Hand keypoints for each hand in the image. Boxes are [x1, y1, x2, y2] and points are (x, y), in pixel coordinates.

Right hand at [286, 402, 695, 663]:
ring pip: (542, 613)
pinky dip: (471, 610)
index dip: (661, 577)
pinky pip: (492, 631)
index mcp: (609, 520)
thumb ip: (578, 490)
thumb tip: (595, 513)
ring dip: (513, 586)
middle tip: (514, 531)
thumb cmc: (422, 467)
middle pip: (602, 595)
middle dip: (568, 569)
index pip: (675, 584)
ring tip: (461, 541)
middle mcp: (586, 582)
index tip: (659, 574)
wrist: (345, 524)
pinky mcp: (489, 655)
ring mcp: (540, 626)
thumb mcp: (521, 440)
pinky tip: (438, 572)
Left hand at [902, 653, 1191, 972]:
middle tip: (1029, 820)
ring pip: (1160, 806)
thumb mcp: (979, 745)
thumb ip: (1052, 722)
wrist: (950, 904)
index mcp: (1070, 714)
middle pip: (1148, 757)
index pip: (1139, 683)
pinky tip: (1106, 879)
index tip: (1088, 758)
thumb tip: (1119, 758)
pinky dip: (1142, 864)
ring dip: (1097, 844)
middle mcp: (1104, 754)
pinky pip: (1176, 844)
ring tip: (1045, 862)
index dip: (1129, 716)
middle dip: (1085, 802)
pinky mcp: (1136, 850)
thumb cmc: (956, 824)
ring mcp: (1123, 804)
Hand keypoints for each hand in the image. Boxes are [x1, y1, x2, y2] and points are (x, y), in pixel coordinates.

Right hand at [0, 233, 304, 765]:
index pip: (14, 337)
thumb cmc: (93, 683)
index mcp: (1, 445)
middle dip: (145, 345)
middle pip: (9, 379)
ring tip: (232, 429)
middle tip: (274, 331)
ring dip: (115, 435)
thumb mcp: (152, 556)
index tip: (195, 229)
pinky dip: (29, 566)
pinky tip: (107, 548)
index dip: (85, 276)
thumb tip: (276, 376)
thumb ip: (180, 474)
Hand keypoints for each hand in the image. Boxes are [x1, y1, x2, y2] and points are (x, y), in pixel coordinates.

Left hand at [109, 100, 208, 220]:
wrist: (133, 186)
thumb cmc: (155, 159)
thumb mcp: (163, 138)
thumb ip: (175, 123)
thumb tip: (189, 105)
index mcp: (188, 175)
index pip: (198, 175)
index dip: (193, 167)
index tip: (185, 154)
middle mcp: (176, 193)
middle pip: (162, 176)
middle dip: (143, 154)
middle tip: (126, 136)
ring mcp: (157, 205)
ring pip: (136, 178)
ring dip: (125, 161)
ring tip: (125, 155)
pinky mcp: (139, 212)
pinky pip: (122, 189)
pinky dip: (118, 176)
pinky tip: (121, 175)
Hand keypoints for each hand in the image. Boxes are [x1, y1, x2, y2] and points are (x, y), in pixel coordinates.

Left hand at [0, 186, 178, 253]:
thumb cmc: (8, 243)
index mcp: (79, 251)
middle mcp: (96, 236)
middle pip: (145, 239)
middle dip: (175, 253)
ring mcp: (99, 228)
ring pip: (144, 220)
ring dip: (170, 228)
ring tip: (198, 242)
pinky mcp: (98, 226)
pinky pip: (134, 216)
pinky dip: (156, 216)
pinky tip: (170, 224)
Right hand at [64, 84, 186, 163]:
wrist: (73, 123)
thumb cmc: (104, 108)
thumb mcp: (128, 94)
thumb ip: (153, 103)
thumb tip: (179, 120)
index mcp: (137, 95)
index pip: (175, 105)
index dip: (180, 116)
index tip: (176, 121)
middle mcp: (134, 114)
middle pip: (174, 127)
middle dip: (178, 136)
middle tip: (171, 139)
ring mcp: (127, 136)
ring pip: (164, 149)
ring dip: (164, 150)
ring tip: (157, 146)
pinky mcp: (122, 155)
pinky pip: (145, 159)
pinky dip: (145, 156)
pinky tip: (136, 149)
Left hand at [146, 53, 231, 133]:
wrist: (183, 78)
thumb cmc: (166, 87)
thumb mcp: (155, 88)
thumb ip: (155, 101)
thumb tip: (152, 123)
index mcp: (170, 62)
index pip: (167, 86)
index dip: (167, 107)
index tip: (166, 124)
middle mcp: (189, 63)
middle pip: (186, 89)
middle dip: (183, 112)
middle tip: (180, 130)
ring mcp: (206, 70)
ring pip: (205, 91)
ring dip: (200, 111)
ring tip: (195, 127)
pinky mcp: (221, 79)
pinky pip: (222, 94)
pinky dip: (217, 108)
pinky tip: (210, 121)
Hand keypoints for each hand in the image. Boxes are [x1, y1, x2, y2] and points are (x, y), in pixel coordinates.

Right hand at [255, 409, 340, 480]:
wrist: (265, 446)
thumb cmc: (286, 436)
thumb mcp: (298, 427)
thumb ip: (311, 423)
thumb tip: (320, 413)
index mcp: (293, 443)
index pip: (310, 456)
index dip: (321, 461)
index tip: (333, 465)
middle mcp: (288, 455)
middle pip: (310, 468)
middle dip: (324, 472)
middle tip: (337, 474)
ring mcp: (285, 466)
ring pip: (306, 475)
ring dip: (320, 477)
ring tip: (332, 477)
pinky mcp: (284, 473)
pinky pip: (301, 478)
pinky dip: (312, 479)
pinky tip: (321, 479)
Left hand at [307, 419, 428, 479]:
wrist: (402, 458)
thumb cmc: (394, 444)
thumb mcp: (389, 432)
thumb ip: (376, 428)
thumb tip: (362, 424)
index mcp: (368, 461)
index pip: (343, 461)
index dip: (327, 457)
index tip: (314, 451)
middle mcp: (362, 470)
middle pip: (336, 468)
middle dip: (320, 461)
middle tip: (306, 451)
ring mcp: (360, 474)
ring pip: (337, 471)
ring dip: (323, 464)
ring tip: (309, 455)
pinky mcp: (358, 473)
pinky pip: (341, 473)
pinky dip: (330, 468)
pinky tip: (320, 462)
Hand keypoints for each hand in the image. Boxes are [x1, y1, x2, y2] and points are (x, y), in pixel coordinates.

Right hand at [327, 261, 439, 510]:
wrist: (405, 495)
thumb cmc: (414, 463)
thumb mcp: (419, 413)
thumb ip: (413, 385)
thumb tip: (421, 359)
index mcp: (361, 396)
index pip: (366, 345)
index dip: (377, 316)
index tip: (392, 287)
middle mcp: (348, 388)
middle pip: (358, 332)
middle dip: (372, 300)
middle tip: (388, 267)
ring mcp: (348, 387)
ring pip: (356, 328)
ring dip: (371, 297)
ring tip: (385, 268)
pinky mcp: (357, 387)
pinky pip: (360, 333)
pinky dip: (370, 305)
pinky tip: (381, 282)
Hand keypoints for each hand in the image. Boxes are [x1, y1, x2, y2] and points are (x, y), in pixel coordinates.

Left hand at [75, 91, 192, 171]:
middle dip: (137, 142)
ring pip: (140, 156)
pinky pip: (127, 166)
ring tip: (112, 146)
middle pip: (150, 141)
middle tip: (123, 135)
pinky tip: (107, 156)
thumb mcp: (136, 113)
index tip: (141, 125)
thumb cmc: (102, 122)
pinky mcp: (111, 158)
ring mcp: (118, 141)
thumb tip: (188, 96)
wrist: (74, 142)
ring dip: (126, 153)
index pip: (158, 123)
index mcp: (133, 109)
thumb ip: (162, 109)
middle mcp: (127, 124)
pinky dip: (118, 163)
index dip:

::::::::

▶ **Work request**
Produce the lines from the top of the listing through the "pinky tip: (1106, 879)" line exactly as they appear, with no additional output.

▶ **Solved exercise**
Hand keypoints for each hand in the image. Boxes are [x1, y1, x2, y2] and points are (x, y), in pixel coordinates.

Right hand at [286, 402, 695, 663]:
ring pip: (542, 613)
pinky dip: (471, 610)
index dip: (661, 577)
pinky pip: (492, 631)
index mcp: (609, 520)
thumb ip: (578, 490)
thumb tip: (595, 513)
ring dip: (513, 586)
middle tip: (514, 531)
thumb cmc: (422, 467)
middle pip: (602, 595)
middle dip: (568, 569)
index pip: (675, 584)
ring tip: (461, 541)
middle mcp: (586, 582)
index tip: (659, 574)
wrist: (345, 524)
pinky mcp: (489, 655)
ring mcp: (540, 626)
thumb mcp: (521, 440)
pinky tip: (438, 572)
Left hand at [902, 653, 1191, 972]:
middle tip: (1029, 820)
ring pip: (1160, 806)
thumb mcp: (979, 745)
thumb ip: (1052, 722)
wrist: (950, 904)
index mcp: (1070, 714)
middle pip: (1148, 757)
index pip: (1139, 683)
pinky tip: (1106, 879)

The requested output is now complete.